(Provided data Opens)
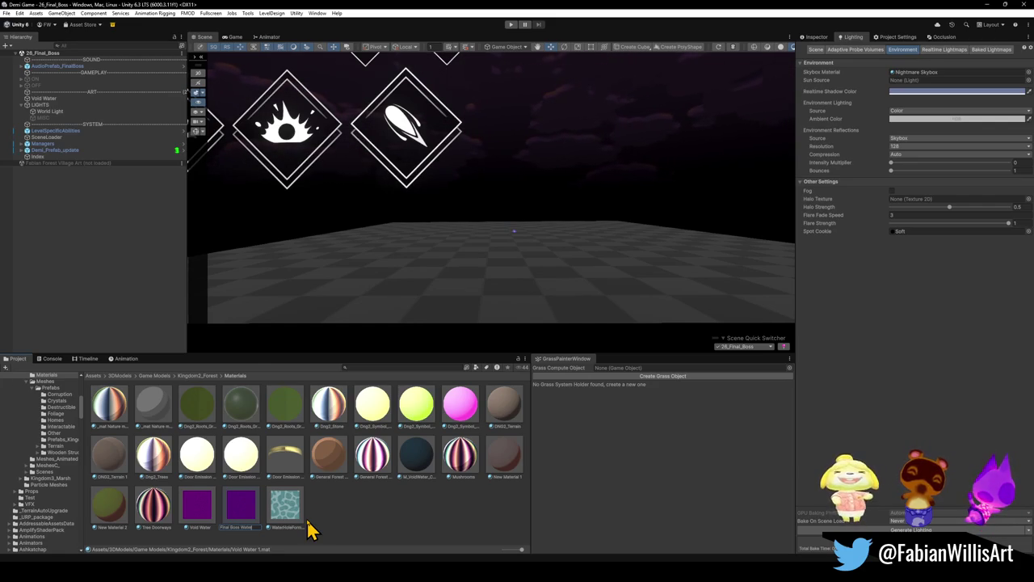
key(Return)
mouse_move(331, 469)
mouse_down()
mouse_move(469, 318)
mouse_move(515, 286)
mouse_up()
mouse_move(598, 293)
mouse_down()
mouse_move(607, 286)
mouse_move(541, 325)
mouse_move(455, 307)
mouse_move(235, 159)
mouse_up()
(Provided data Closes)
Task item: Go through the entries above and write them out again exactly, images left behind.

Exercise response:
key(Return)
mouse_move(331, 469)
mouse_down()
mouse_move(469, 318)
mouse_move(515, 286)
mouse_up()
mouse_move(598, 293)
mouse_down()
mouse_move(607, 286)
mouse_move(541, 325)
mouse_move(455, 307)
mouse_move(235, 159)
mouse_up()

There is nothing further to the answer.